I averaged over a quart of berries a day. It was crazy and wonderful. I ended up with 72 (one cup) bags in the freezer for winter. Joy!!
Tenting them with fabric kept all birds away from them. I will definitely do this from now on. I laid old boards on top of the Agribon on the ground and clipped the tops on to conduit my dear hubby ran from one end of the row to the other. It was a simple matter of "unclipping" a section each day to pick. Easy and effective.
I didn't change much as far as vegetable varieties go. We still rate Brandywine as the best tasting tomato. We tried a new variety-Lakeside- this year. It was NASTY . It's a "local" strain, bred for our very short season. They can keep it. We hated it.
I also tried an Early Girl--not by choice, but since most of the seedlings I grew succumbed to the cold spring weather, I had no choice. It was too late to start seeds, and so I picked it up at the nursery .We didn't like those either. We're sticking with the best, but will keep trying shorter season ones because a lot of years we don't have enough time to get the Brandywines.
I also tried 4 varieties of carrots---the Mokums still taste best, but germination was terrible again this year. Prodigy was our next favorite, followed by SugarSnax , and dead last--Danvers Half Long. That said, however--the Danvers produced really well, and despite their "rooty" nature, they freeze well.
The corn--Bodacious--was excellent. I wish more than 12 stalks would have germinated. Durn cold spring! We will be repeating this variety next year. Loved it!!
As for FLOWERS--
The BEST NEW FLOWER this year was one I bought specifically for "the critters".
Joe Pye Weed -Eupatorium maculatum- is a prairie native growing 4-6 feet tall-- though mine hit heights of over 7 feet.
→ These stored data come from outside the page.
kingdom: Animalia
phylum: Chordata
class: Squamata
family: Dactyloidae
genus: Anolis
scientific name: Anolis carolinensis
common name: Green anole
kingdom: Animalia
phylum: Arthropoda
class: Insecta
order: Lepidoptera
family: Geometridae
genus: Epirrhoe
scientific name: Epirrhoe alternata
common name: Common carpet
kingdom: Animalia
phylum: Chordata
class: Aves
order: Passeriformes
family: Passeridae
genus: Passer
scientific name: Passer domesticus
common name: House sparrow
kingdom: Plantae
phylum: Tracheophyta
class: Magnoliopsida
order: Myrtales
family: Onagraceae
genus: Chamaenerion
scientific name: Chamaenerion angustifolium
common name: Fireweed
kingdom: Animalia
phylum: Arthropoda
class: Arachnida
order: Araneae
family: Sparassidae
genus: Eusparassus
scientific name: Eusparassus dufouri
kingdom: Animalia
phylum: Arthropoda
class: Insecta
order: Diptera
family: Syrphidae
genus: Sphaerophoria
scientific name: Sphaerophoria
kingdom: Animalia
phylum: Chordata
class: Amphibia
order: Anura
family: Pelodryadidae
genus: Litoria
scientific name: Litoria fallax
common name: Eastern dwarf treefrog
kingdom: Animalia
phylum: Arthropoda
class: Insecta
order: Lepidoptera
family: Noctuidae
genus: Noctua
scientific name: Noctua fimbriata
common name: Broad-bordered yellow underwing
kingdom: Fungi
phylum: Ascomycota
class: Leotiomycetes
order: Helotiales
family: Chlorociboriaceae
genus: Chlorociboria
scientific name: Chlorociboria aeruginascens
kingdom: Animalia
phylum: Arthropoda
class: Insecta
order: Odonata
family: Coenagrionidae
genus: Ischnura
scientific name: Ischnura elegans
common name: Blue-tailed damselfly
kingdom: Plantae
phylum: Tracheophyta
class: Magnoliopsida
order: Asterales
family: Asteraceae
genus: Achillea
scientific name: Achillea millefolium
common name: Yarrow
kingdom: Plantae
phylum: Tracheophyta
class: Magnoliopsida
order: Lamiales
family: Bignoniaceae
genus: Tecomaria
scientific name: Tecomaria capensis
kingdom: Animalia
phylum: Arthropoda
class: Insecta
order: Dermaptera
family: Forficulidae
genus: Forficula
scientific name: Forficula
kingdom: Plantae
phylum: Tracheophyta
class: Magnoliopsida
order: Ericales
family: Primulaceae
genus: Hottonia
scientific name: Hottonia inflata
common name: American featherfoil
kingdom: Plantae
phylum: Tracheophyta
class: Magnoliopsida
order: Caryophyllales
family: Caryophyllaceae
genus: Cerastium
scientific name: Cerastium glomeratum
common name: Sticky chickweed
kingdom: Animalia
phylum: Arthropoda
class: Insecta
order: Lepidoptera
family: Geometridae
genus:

I planted it under the drip line of my roof and the moisture from the sweating metal helped this baby thrive despite our lack of rain.
It was the first year for it and it got HUGE. The bees and butterflies swarmed all over this one. It also blocked the summer sun from coming in my picture window--a real benefit when hubby will not allow curtains. The birds loved using it as a perch and I got a real close-up of them. An all-around winner! I do have to remember to run a cattle panel in front of them--the flower heads, running upwards of 10 inches around, tended to "flop" in the rain. I bought seeds for a white version this summer and will be adding that into the area next spring.
OTHER THINGS THAT WORKED THIS YEAR:
GERANIUMS IN THE "FLOWERS" TUB-- I loved the geraniums in the "Flowers" tub--a mix of peach and white. Gorgeous!!
I also try different ways of doing things around here---always trying to make things go smoother.
Some things that worked really well---
SCREENS FOR WATER TANKS-- Keeps bugs/critters out and is easy to lift to get out water. I used to clip some of the Agribon fabric over them but it's far easier to remove a screen.
SCREENS OVER CARROT AND SALAD BEDS-- Screens over the beds containing lettuce, spinach, radish, kohlrabi and carrots cut problems down to near nothing. Birds pull the carrot seedlings out. Screens eliminated that problem completely.
MOSS ON TOP OF PLANTERS--Topping pots with moss worked wonders at holding moisture levels in the containers. Despite endless weeks without a drop of rain, the planters thrived with
only watering on Wednesdays and Saturdays. That saved a lot of time (and water!)